Being a Silverlight developer these days is like being a fan of the Oakland Athletics, the baseball team made famous in the Oscar-nominated film Moneyball.

Some heritage, for many who are not followers of the A’s: for just about 3 years now, A’s fanatics and staff ownership itself had been looking ahead to prime League Baseball brass to decide on whether the A’s can move approximately 35 miles south to San Jose. within the intervening time, this has left lovers in limbo approximately the future of the staff.

Silverlight developers are in a similar predicament. Although Microsoft released Silverlight 5 in December, the company has since been silent about any future release of the platform, saying it is too early to comment.

That doesn’t sound like a big deal until you factor in the fact that the company has been fawning all over HTML5 lately.

HTML5, in fact, provides a requirements-based totally set of technologies for multimedia-based web applications and is regarded as a rival to plug-in technologies like Silverlight and Adobe’s Flash platform. Microsoft raised eyebrows this prior September while it introduced that no plug-ins would paintings with the Metro version of the web Explorer browser deliberate for home windows eight. In other phrases, HTML5 got the nod over Silverlight.

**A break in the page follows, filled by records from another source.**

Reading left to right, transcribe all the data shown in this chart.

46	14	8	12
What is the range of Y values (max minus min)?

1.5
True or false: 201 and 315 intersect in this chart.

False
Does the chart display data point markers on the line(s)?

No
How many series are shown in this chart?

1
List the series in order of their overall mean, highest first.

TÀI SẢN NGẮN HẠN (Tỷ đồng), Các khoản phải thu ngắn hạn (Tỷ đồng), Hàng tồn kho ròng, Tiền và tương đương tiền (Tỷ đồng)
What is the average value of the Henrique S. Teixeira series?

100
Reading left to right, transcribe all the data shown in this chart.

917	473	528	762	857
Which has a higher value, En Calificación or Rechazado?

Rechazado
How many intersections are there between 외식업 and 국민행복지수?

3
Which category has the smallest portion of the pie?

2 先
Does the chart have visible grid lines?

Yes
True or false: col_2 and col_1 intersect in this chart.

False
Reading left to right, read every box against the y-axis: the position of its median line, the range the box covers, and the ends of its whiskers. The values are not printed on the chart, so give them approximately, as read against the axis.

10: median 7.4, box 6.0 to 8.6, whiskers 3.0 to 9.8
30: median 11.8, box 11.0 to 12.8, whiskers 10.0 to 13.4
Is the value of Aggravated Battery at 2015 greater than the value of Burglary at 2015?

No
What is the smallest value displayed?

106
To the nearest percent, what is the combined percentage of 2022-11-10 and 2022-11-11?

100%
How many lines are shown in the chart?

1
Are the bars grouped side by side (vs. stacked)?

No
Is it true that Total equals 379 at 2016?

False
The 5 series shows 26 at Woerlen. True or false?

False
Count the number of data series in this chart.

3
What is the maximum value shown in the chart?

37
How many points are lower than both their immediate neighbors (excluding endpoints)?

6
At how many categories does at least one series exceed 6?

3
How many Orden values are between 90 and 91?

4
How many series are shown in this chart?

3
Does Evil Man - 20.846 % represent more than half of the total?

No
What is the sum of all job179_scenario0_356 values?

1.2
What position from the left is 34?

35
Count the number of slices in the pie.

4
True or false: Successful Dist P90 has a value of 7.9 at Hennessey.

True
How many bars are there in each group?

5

Meanwhile, the annual Microsoft Mix conference, which has been used to showcase Silverlight, is not being held this year. Mix instead will be merged into Microsoft’s next developer conference to be held later this year. Personnel-wise, Microsoft Vice President Scott Guthrie, who had been a key advocate for Silverlight, has moved onto dealing with the company’s Windows Azure cloud platform. Guthrie declined to comment on the fate of Silverlight when asked at the Node Summit conference in San Francisco last week. I don’t work on that team anymore, so I’m not going to put words in their mouth, Guthrie said when asked the prospects for a Silverlight 6 release.

Silverlight was a rising star just a few years ago, when it was expected to give Flash a run for its money. But HTML5 has taken the luster off of proprietary plugins. Microsoft and Adobe have really had no choice but to embrace HTML5 to a degree. Microsoft’s silence on Silverlight at this juncture might not mean all that much: Silverlight user groups are still found on Google searches, and Silverlight developer jobs are listed online as well. But given the cloud over Silverlight, it might be time for Microsoft to come clean with either an upgrade plan for the platform or some other clear statement of direction.

Unlike A’s lovers, who have persisted greater than 1,000 days of respectable silence in regards to the group’s fate, Silverlight builders will want to recognise quickly what kind of future they may be able to be expecting for the platform.